The AIDS Memorial in London
- Interactive map of The AIDS Memorial in London
- Location: South Crescent in Fitzrovia
- Coordinates: 51°31′10″N 0°07′56″W﻿ / ﻿51.5195°N 0.1321°W
- Designer: Anya Gallaccio
- Type: Sculpture
- Completion date: 2027 (planned)
- Dedicated to: People affected by HIV & AIDS in London and later the UK
- Website: aidsmemory.uk/aids-memorial/

= The AIDS Memorial in London =

The AIDS Memorial in London is a memorial to people affected by HIV & AIDS in the United Kingdom. It will be designed by Anya Gallaccio and is due to be completed in late 2027.

The memorial will be funded by various sources and overseen by AIDS Memory UK, a charitable incorporated organisation registered in 2023 with the purpose "To commemorate those who lost their lives in the HIV/AIDS epidemic, to give comfort to those who grieve their loss and highlight the impact of HIV/AIDS on the lives of the communities most affected".

As of 2025, early funders include £130,000 from Greater London Authority under Sadiq Khan, £27,000 from Arts Council England and private philanthropy including a significant amount from Douglas Atkin of £100,000.

Their contributions have enabled AIDS Memory UK to run a competition to secure a new public artwork by Anya Gallaccio; to apply for planning permission from the London Borough of Camden and to R&D an associated cultural programme to add meaning to HIV over the last nearly 50 years and to give reasons for the delivery of The AIDS Memorial in London now.

A public competition was run to design and create a new public artwork. From a shortlist including London artists Ryan Gander, Harold Offeh, Shahpour Pouyan and Diana Puntar, the competition was won by former Turner Prize nominee Anya Gallaccio.

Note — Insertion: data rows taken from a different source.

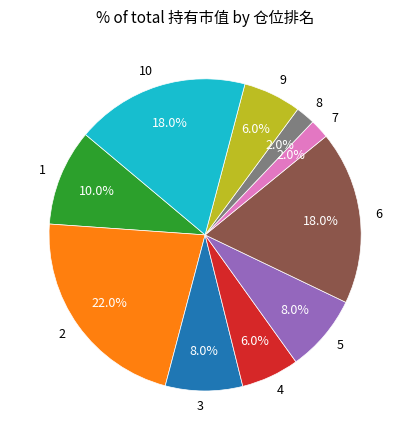

Which slice is the largest?

2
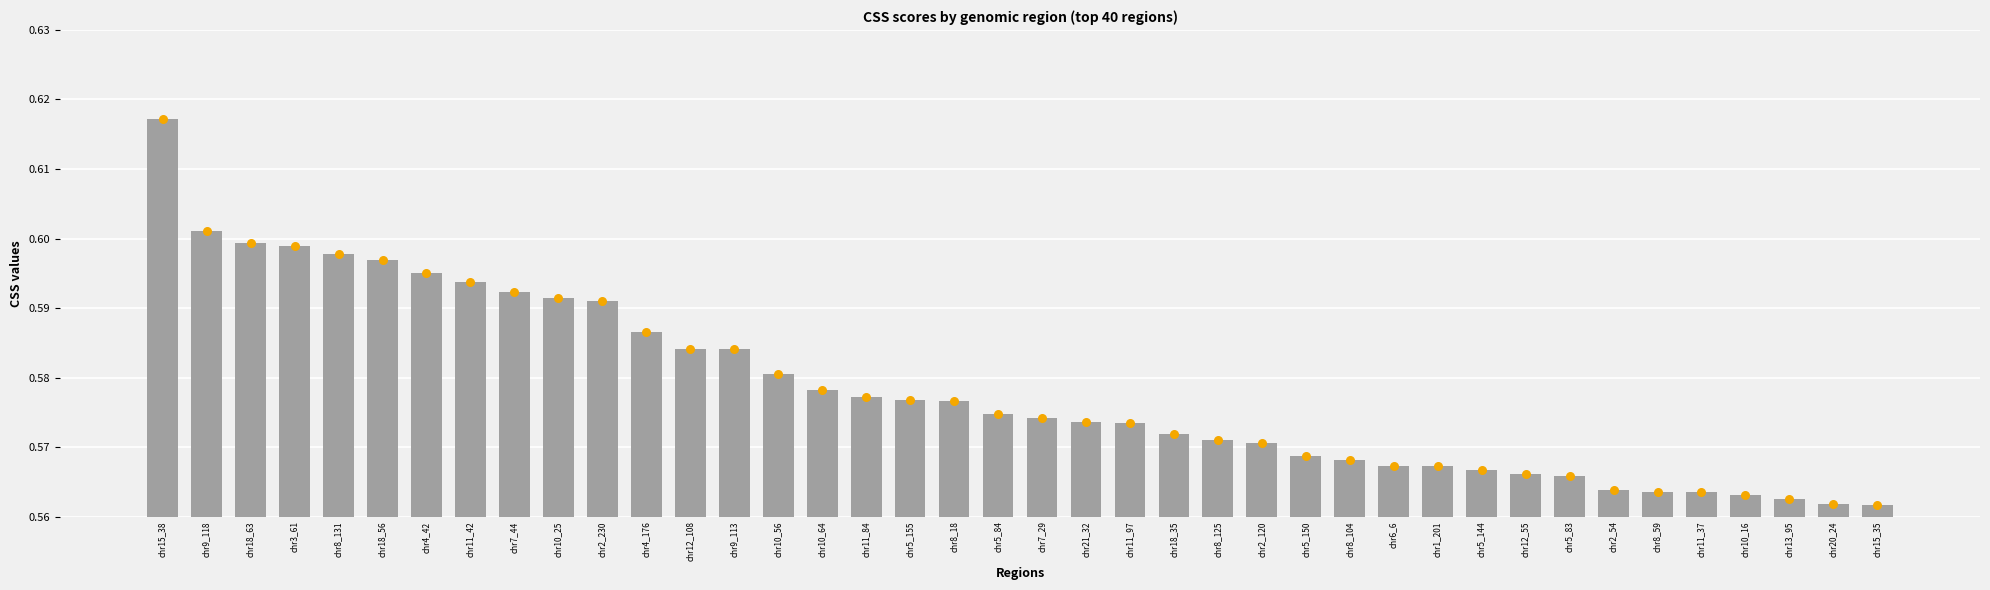

Which series contains the lowest Y value?

CSS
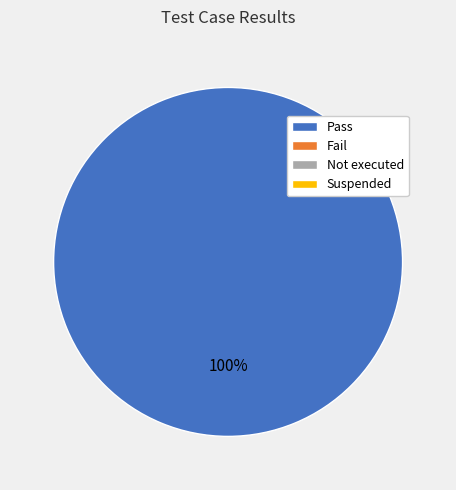

Is there any slice that represents more than half of the pie?

Yes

AIDS Memory UK was founded by playwright Ash Kotak and is led by a team of trustees working in collaboration with leading public arts experts including:

- Ash Kotak — founder, artistic director and cultural programme lead
- Stephanie Allen — chair of trustees, AIDS Memory UK
- Cynthia Grant — project manager, AIDS Memory UK
- Vivien Lovell and Jenni Lomax, from Modus Operandi — art consultants
- Alex Arestis — public realm design
- Joel Cockhill — NRP. highways, transport
- Peter Laidler — structures and materials
- Natalie Davies — planning consultant
- Matt Railton from Four PR — public liaison

AIDS Memory UK's Affected Communities Advisory board includes Jonathan Blake, Topher Campbell, Jide Macaulay and Simon Watney.

==Design==
The memorial will feature a seating area designed as the hollowed out rings of a tree trunk. It will be located in South Crescent, Store Street in Fitzrovia. The site has been chosen for its proximity to the Middlesex Hospital, James Pringle House and The Bloomsbury Clinic.